Today the lasting effects of this colonial industry are visible in the daily human rights violations on its workers as well as in the change of the ecosystem in the island. The mills that are still in operation like Central Romana Corp., have been accused of human rights violations from poor workers' pay to clandestine evictions. As reported by the Washington Post on the Pandora Papers “Workers for Central Romana say they earn around $125 a month cutting sugar cane, well below the country’s average monthly salary of $777, according to the latest figures from the Central Bank of the Dominican Republic. Most are migrants from Haiti, and few have the rights of full citizenship.”  

Sugar cane crops fields and cut sugar cane being transported by oxen. Archivo General de la Nación.

Depriving sugar cane cutters in the present day through low wages isn’t even enough. The Dominican government decided to reach into the past as well. In 2013 the state passed La Sentencia 168-13. A law that retroactively stripped Dominican nationality of an estimated 250,000 Dominicans of Haitian descent leaving them stateless. Most of the people affected by this law are the descendants of the workers who came to cut sugar cane for mills such as Central Romana and Boca Chica. Furthermore the plantation of sugar as a monoculture has had lasting effects on the land's biodiversity and its nutrients. This cycle causes pests and other harmful insects to propagate, often pushing farmers to use harmful chemicals for both the people and the land to control them. As an example, in 2017 the sugar mill owned by Grupo Vicini was accused of using pesticides such as glifosato killing crops and livestock of local farmers to protect their sugar plantations.  

With this in mind, I've been reflecting on the plantationocene and its effects on racial constructs and the land today. The plantationocene has been described as the epoch that highlights the planetary effects of extractive practices, monoculture development, and exploitative labor drawing attention to the legacy of colonialism and its racial hierarchies. I’m reminded of Donna Haraway's words “The plantation disrupts the generation times of all the players. It radically simplifies the number of players and sets up situations for the vast proliferation of some and the removal of others.”

Lizania Cruz, Investigation’s Timeline (2019-2021), 2021, wall installation, detail.

This is one of the reasons why sugar is the central motive in my work Investigation of the Dominican Racial Imaginary. This criminal investigation, which is a participatory and research based art project, looks at how the nation-state has repressed and erased the African heritage in the Dominican identity and how it continues to racialize some bodies for profit. In conjunction with this, I’ve been considering how the law also acts as a system that reinforces who belongs and who doesn’t, by labeling some people as “illegal” and denying refuge. If it is at all possible for it to serve as a tool for justice when we have seen it fail us for so many years. And as scholar Jacqueline Battalora states “white supremacy has been embedded in the United States of America since its funding as a matter of law”. So then, what strategies can we utilize to collectively gain power within this system? 
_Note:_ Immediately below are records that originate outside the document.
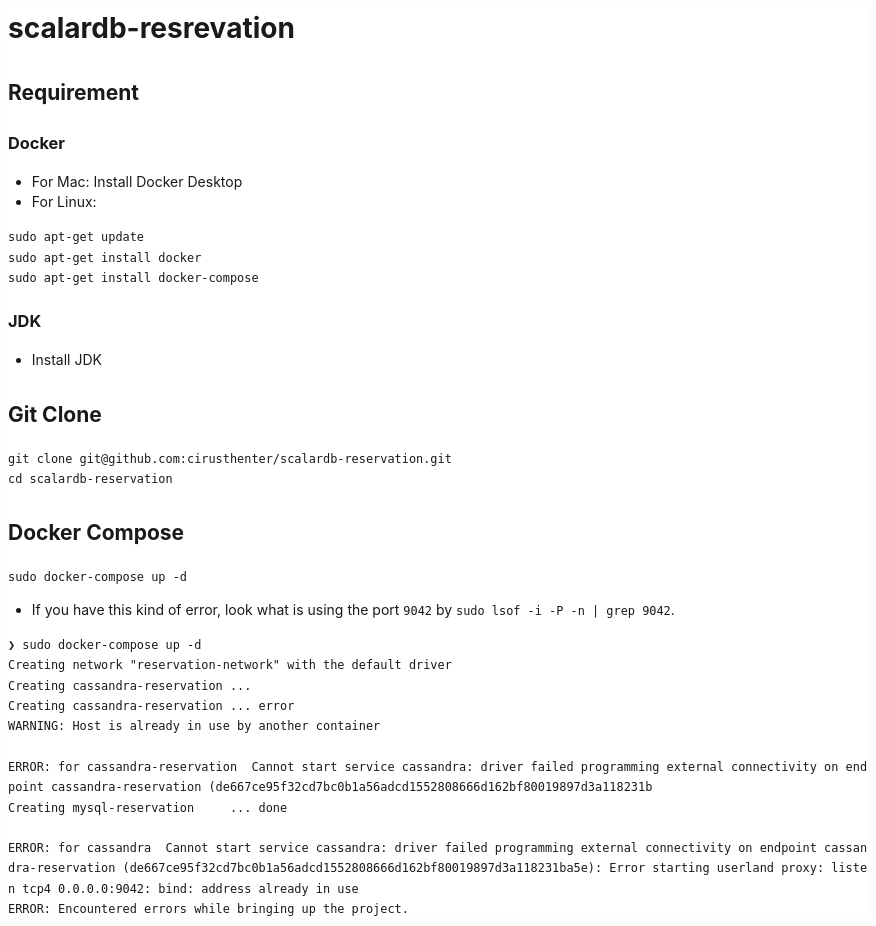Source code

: # scalardb-resrevation

## Requirement

### Docker

- For Mac: Install Docker Desktop
- For Linux:

```
sudo apt-get update
sudo apt-get install docker
sudo apt-get install docker-compose
```

### JDK

- Install JDK

## Git Clone

```
git clone git@github.com:cirusthenter/scalardb-reservation.git
cd scalardb-reservation
```

## Docker Compose

```
sudo docker-compose up -d
```

- If you have this kind of error, look what is using the port `9042` by `sudo lsof -i -P -n | grep 9042`.

```
❯ sudo docker-compose up -d
Creating network "reservation-network" with the default driver
Creating cassandra-reservation ...
Creating cassandra-reservation ... error
WARNING: Host is already in use by another container

ERROR: for cassandra-reservation  Cannot start service cassandra: driver failed programming external connectivity on endpoint cassandra-reservation (de667ce95f32cd7bc0b1a56adcd1552808666d162bf80019897d3a118231b
Creating mysql-reservation     ... done

ERROR: for cassandra  Cannot start service cassandra: driver failed programming external connectivity on endpoint cassandra-reservation (de667ce95f32cd7bc0b1a56adcd1552808666d162bf80019897d3a118231ba5e): Error starting userland proxy: listen tcp4 0.0.0.0:9042: bind: address already in use
ERROR: Encountered errors while bringing up the project.
```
The Dominican Republic remains one of the world’s top suppliers of sugar to the United States. Which begs us to look closer at the implications of the global north in the economy of extraction of the global south, its continued exploitation of labor through racialization, and the tax heavens that are created for the private companies that benefit from this exchange. To an extent allowing the capitalist system of exchange and exploitative labor to remain unchecked. 

Today only the ruins of the smokestack of the Boca Chica mill stand. La cachispa is no longer in the air but its black toxic powdery texture can still be sensed in the environment and in the lungs of those of us who were close to this industry. Especially those who dedicated their lives as labor and are still waiting to receive their pensions. As I travel back to photograph what is left of the infrastructure I find myself wondering— what will justice look like for this community and the land that has been greatly altered to sustain it.